También a esta conversación hubo de asistir la señorita Ellingsen. ¡Ahora, sí que tendría motivo suficiente para romper con Magno!

No la volvió a ver después de comer. Puso re mate al acopio de mercancía en la tienda, eligió una barca, pagó cuanto le permitieron sus medios y se dispuso a partir. Magno hubo de ayudarle a trasladar el cargamento a la barca, obedeciendo las órdenes recibidas; pero sin charlar ni bromear, como solían hacer ambos cuando trabajaban juntos.

—¿Cuándo piensas izar el trapo? —le preguntó Magno, sin volver la cabeza.

Eduardo comprendió el angustioso estado de ánimo del muchacho, que ardía en deseos de verle partir, y esperaba con ansiedad la respuesta a su pregunta. Eduardo sintió vacilar un instante su re suelta actitud: frente a él veía a un muchacho atormentado por los celos, en cuyo camino podría él interponerse y sembrarlo de espinas. Magno siempre había sido buen camarada. ¿Para qué, pues, cometer una felonía? Un pensamiento acudió entonces a su mente, que pesó en su conducta: ¿Qué bendición le acompañaría durante la travesía, en una barca repleta de género, si cometía una mala acción? ¿Procedería él como un desalmado?

—Voy a partir ahora mismo —respondió—. Ya no me queda nada más que hacer aquí.

La suerte estaba echada. Lo cierto era que había desaprovechado muchos días, detenido por el deseo de hablar con determinada dama. Augusto, en su lugar, hubiera preguntado al diablo por todas las conciencias, sin pensar en otra cosa que en el palpitante encanto de un momento. Pero Eduardo era más probo.

—¿De veras vas a partir ahora? ¿Lo tienes todo a punto? —le preguntó Magno, ya tranquilo.

—Tan sólo me queda ir a casa del tonelero para pagarle mi hospedaje. ¿Qué me dices tú del negocio que he hecho, Magno? —preguntó Eduardo deseando mostrarse afable y oír su opinión.

—¿Qué me parece? —respondió Magno—. Me consideraría muy feliz si tu mercancía fuera mía y yo quien la hubiese comprado.
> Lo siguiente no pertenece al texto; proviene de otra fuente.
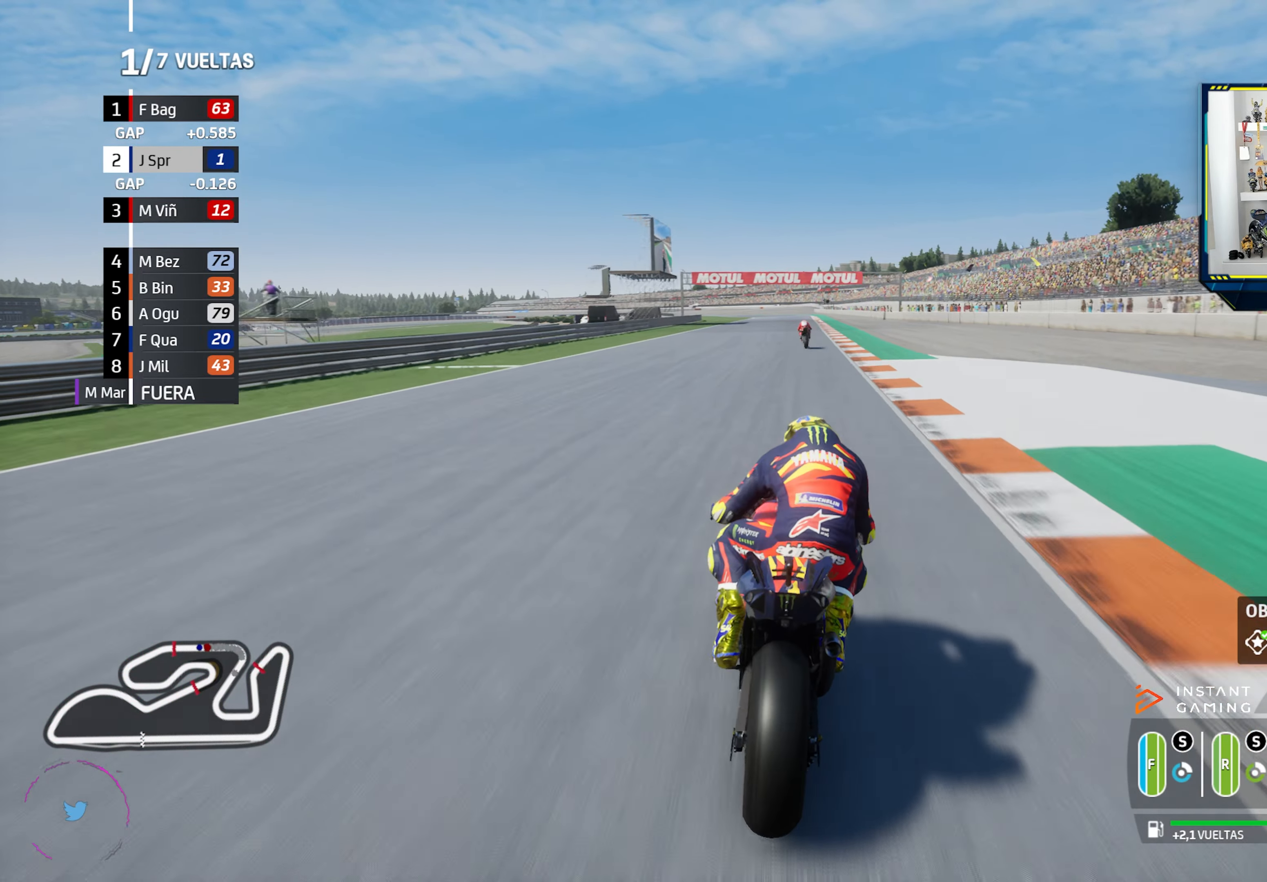
{"buttons": ["R2"], "left_stick": "left", "right_stick": "center", "events": [[100, "left_stick", "center"], [484, "left_stick", "left"]]}
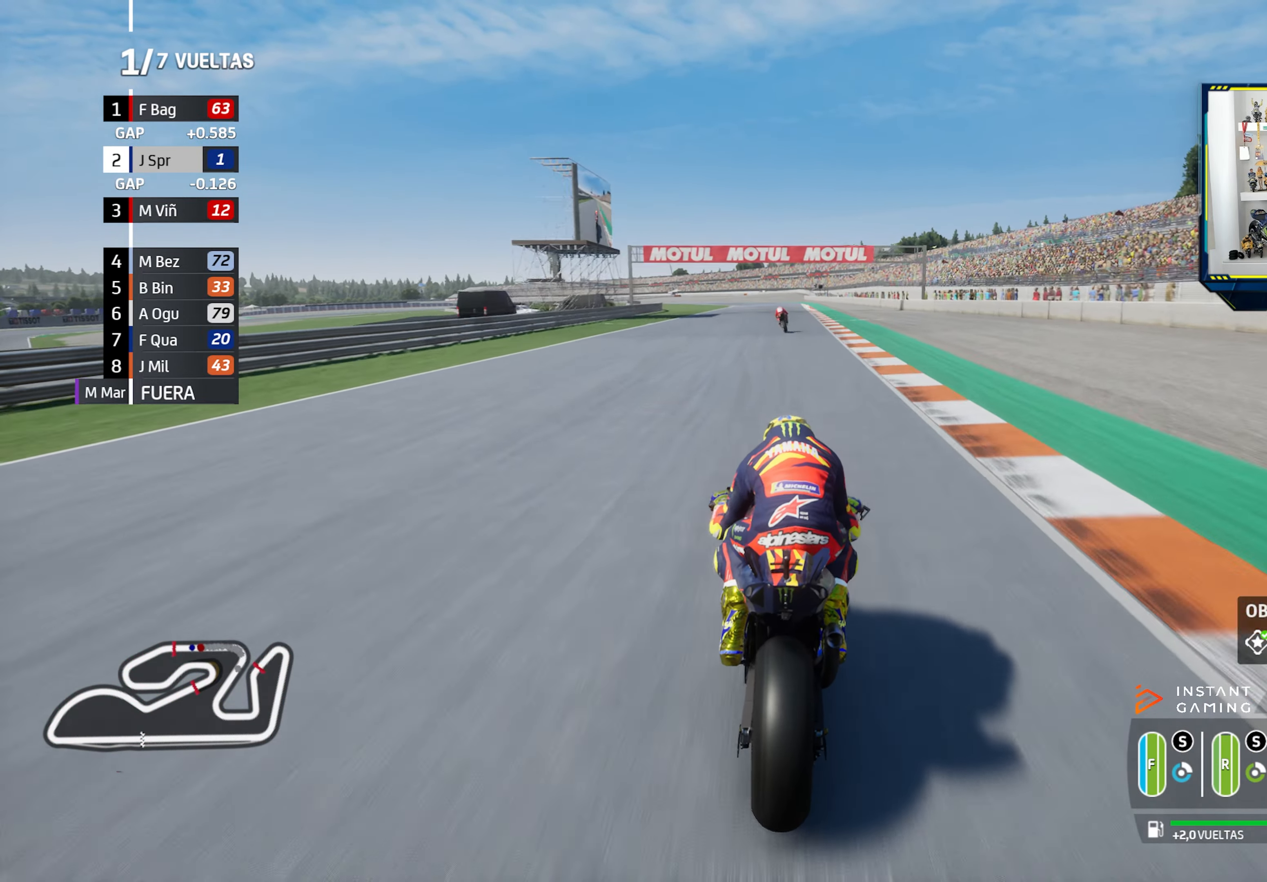
{"buttons": ["R2"], "left_stick": "left", "right_stick": "center", "events": [[151, "CIRCLE", "down"], [301, "CIRCLE", "up"]]}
—¡Puesto que tú lo dices…! ¡Bueno, adiós y gracias por la ayuda!

Se despidieron. Eduardo subió a pagar al tonelero. Cumplido esto, volvió a descender y se hizo a la mar. Ahora, navegaba en una tienda flotante.
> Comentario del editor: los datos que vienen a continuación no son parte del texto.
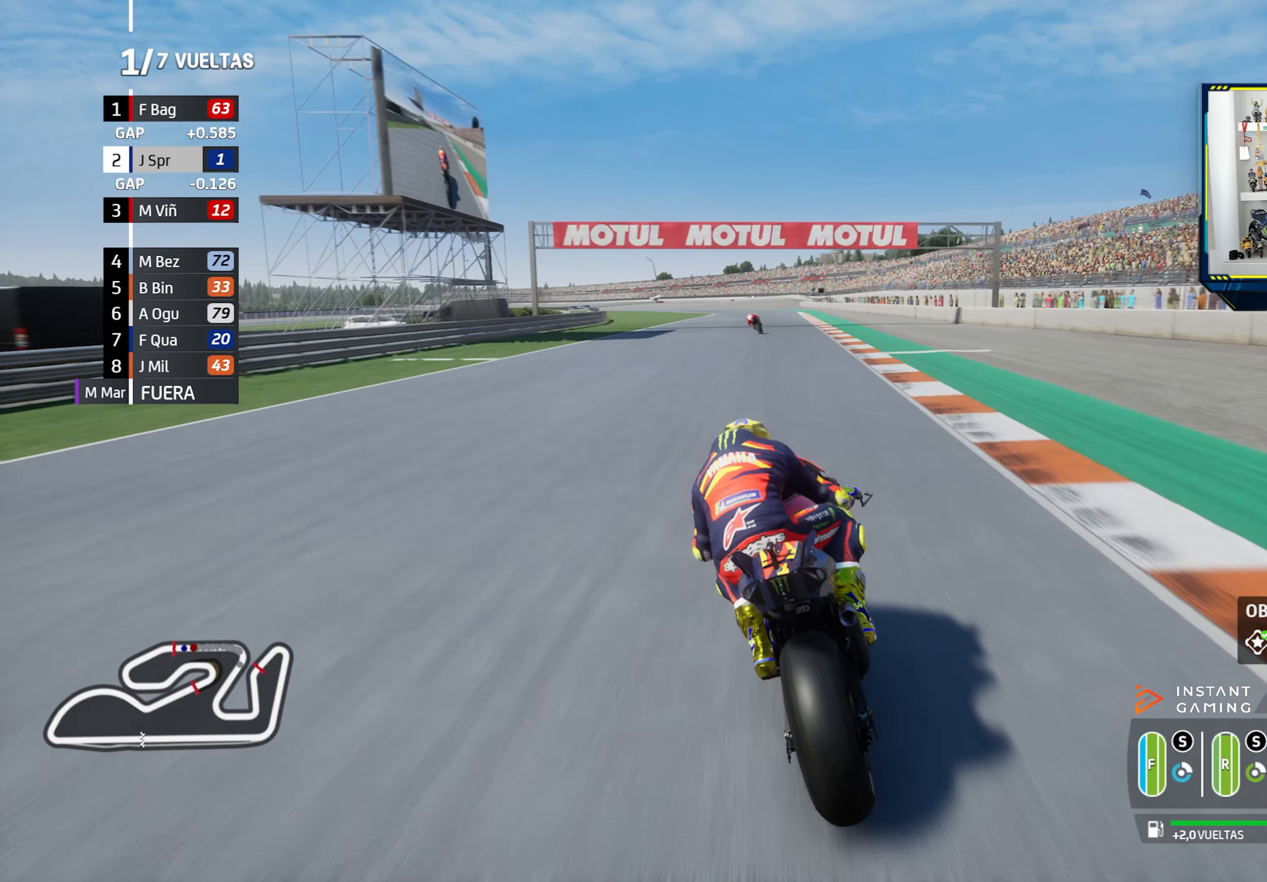
{"buttons": ["R2"], "left_stick": "center", "right_stick": "center", "events": [[484, "left_stick", "center"]]}
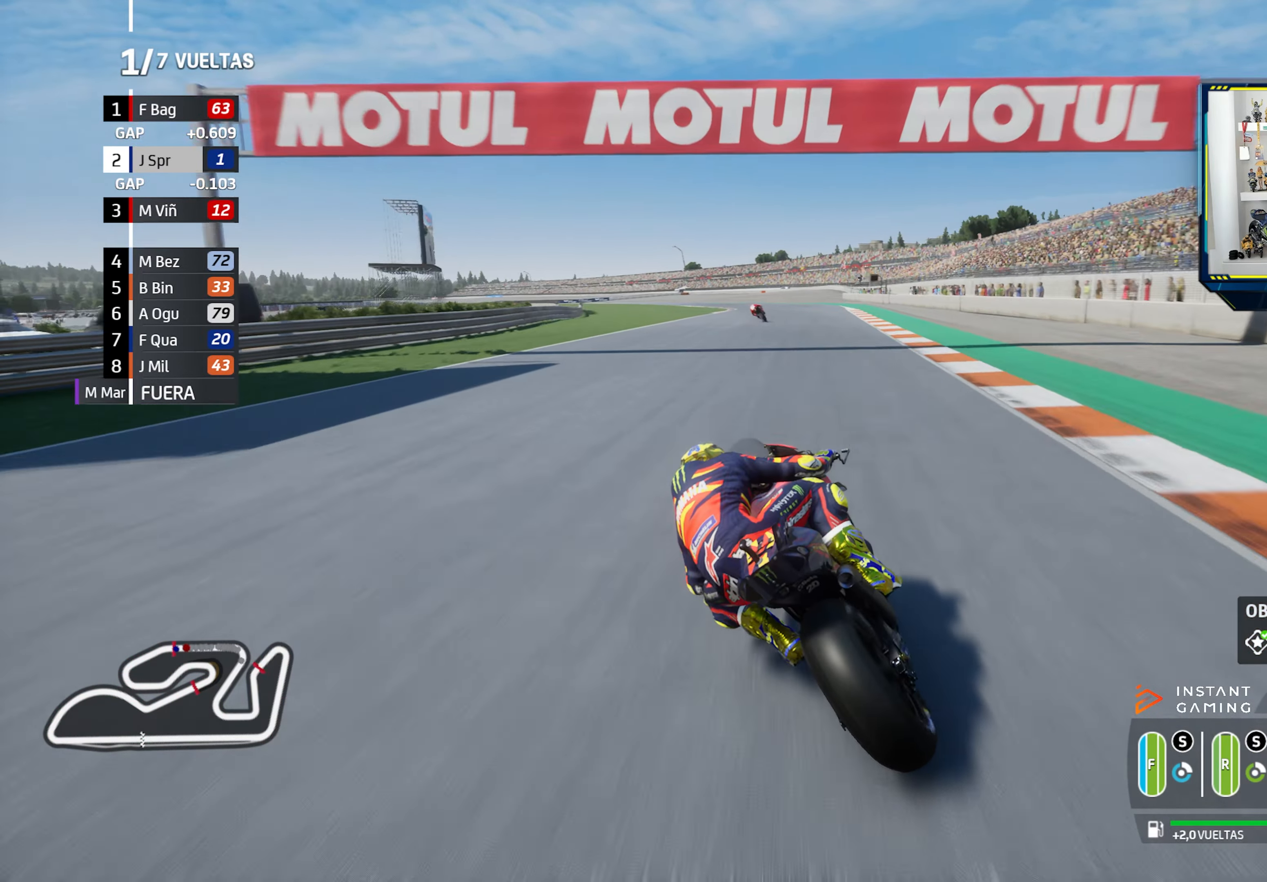
{"buttons": ["R2"], "left_stick": "left", "right_stick": "center", "events": [[50, "left_stick", "left"], [351, "left_stick", "center"], [451, "left_stick", "left"]]}
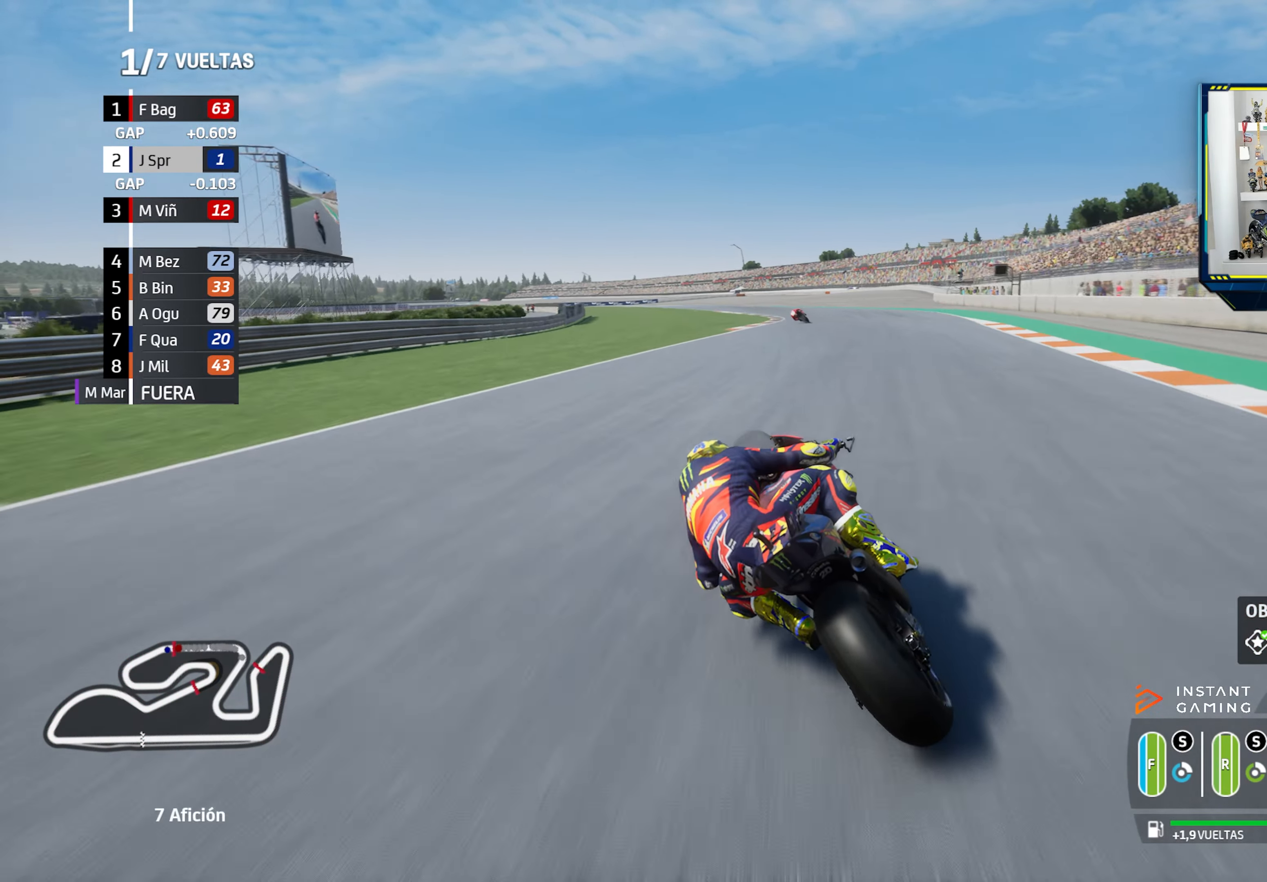
{"buttons": ["R2"], "left_stick": "left", "right_stick": "center", "events": [[117, "CIRCLE", "down"], [217, "CIRCLE", "up"]]}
La barca no dejaba, sin embargo, de ofrecer sus inconvenientes, se veía obligado a echar el ancla en determinadas calas, a la buena de Dios, y adentrarse en todo un distrito, sacarle el jugo y obtener algún provecho. Una vez terminada su exploración, tenía que bajar a la orilla y llevar su barca a otro distrito. A pie hubiera ido más aprisa. Sin embargo, no dejaba de ser una ventaja el servicio que le hacía la embarcación, utilizándola como almacén, en el que guardaba todo aquello que no cabía en la mochila.

Trabajando así, fue aproximándose al Sur. Vendía su mercancía a precios razonables, que le reportaban excelente ganancia, y hubo de convencerse de la magnífica compra que había hecho en la factoría. El mismo día de San Olaf, pudo ya mandar una bonita suma a Romeo, a cuenta del débito, quedándose todavía con dinero sobrante. El mayor encanto de su trabajo residía en la absoluta libertad de que gozaba, dueño siempre de su voluntad, caminando o reposando cuando le venía en gana. Era, en realidad, una vida ociosa que se compaginaba maravillosamente con su estado de ánimo.

Penetró en el fiordo de Trondhjem, bordeando toda la costa Oeste, bogó frente a Indero, subió hasta Namdal y volvió a virar en dirección al fiordo. Había expirado el verano. Llegó el otoño y aparecieron las primeras nieves.

En una granja de Frosta, tropezó con Augusto.